Dadurch seien bei Patienten auf der Intensivstation immer wieder "Sekundärinfektionen" aufgetreten, behaupten die Anzeigenerstatter. Operierten Patienten sei ,,der Bauchraum mit frisch gepresstem Zitronensaft ausgespült'' worden. Im OP-Bericht sei der Zitronensaft als Ascorbinsäure gekennzeichnet worden.

Die Staatsanwaltschaft, die im Laufe ihrer Ermittlungen auf einen 13. Todesfall stieß und die Leiche exhumieren ließ, hält mindestens Teile der anonymen Anschuldigungen für "außergewöhnlich detailliert und fundiert". Dies deute darauf hin, dass auch Ärzte dahinter steckten, erklärt Staatsanwalt Gathen.

Zugleich gehe aus der Anzeige hervor, dass in der Wegberger St. Antonius Klinik ,,der Betriebsfrieden erheblich gestört'' sei.

Drohgebärden

Der Anwalt des beschuldigten Chefarztes, Thomas Verheyen, sieht in den Anschuldigungen eine Rufmord-Kampagne des Klinikbetriebsrates. "Da werden kübelweise Müll und Mist ausgeschüttet." Die Machtkämpfe zwischen Dr. Pier und dem Betriebsrat entladen sich in Arbeitsgerichtsverfahren, in hässlichen Intrigen und üblen Kolportagen.

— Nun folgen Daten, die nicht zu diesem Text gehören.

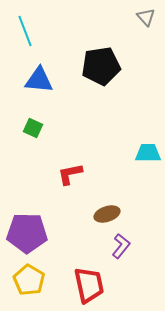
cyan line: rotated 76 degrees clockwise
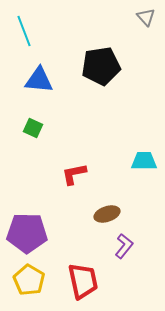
cyan line: moved 1 px left
cyan trapezoid: moved 4 px left, 8 px down
red L-shape: moved 4 px right
purple L-shape: moved 3 px right
red trapezoid: moved 6 px left, 4 px up
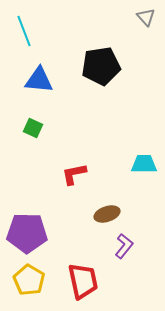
cyan trapezoid: moved 3 px down
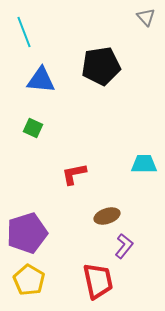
cyan line: moved 1 px down
blue triangle: moved 2 px right
brown ellipse: moved 2 px down
purple pentagon: rotated 18 degrees counterclockwise
red trapezoid: moved 15 px right
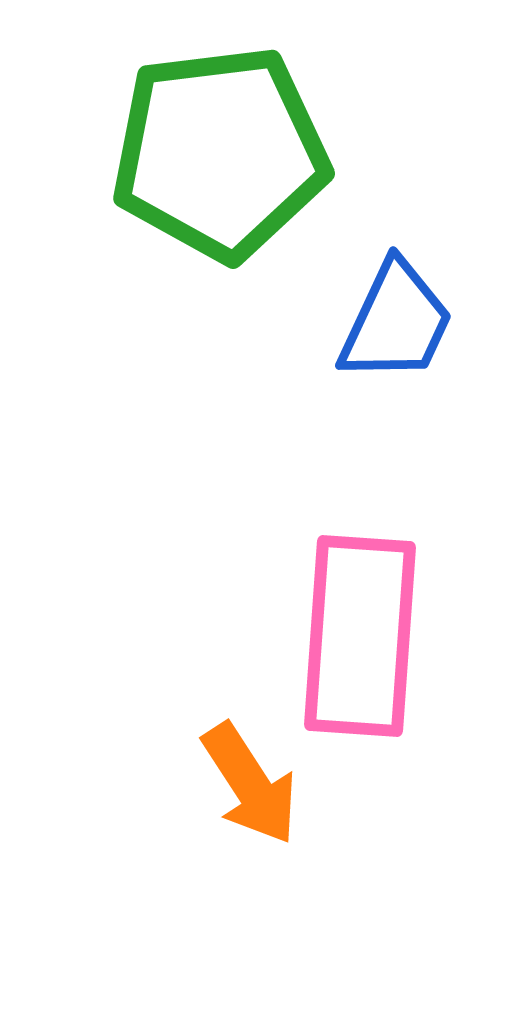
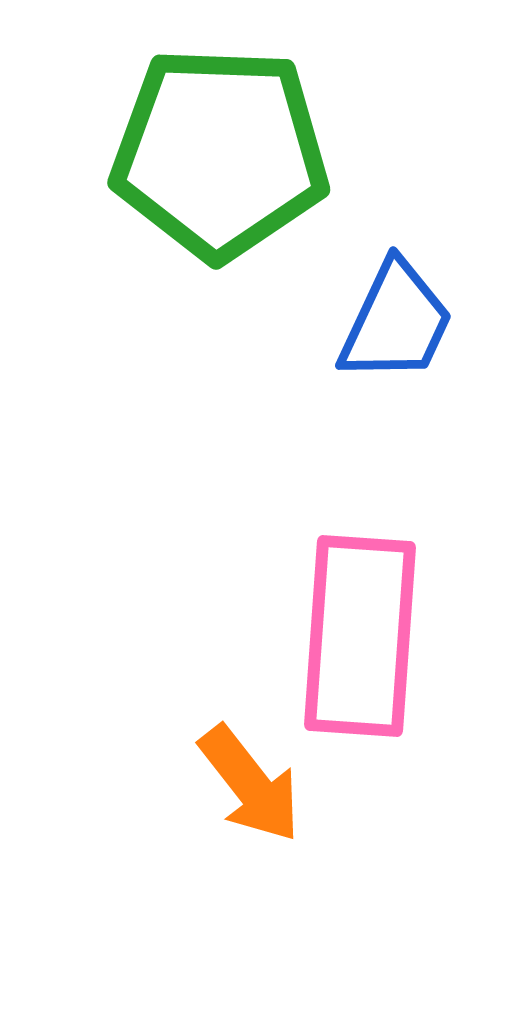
green pentagon: rotated 9 degrees clockwise
orange arrow: rotated 5 degrees counterclockwise
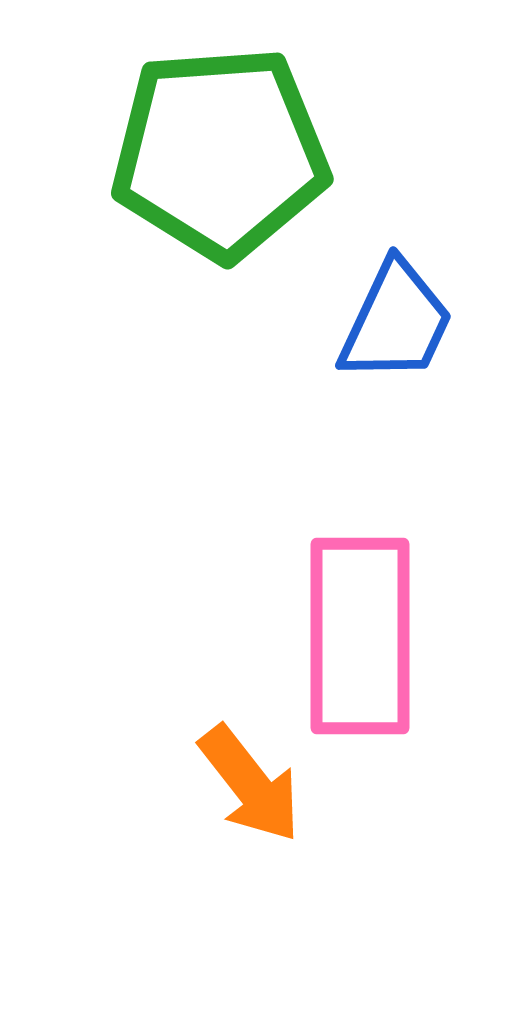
green pentagon: rotated 6 degrees counterclockwise
pink rectangle: rotated 4 degrees counterclockwise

Von Drohgebärden des Chefarztes ist die Rede, der einer Betriebsrätin mit blutendem Skalpell gegenüber gestanden haben soll. Selbst Beziehungen zur Scientology-Sekte werden dem Krankenhaus angedichtet.

Der renommierte Chirurg ist laut seinem Anwalt überzeugt, "die gegen ihn erhobenen Anschuldigungen entkräften zu können". Der Staatsanwaltschaft habe er bei der Aufklärung der 13 Todesfälle von Anfang an seine Mitarbeit angeboten.

Einen Magdeburger Ordinarius will er für ein Gegengutachten bemühen. "Trotz der Schwere der Vorwürfe" wolle er sich öffentlich dazu derzeit nicht äußern. "Es handelt sich in allen Fällen um komplizierte fachmedizinische Fragen." Vorwürfe des Abrechnungsbetruges und der Geldschneiderei mit Operationen weist Anwalt Verheyen entschieden zurück: "Dr. Pier ist kein Scharlatan."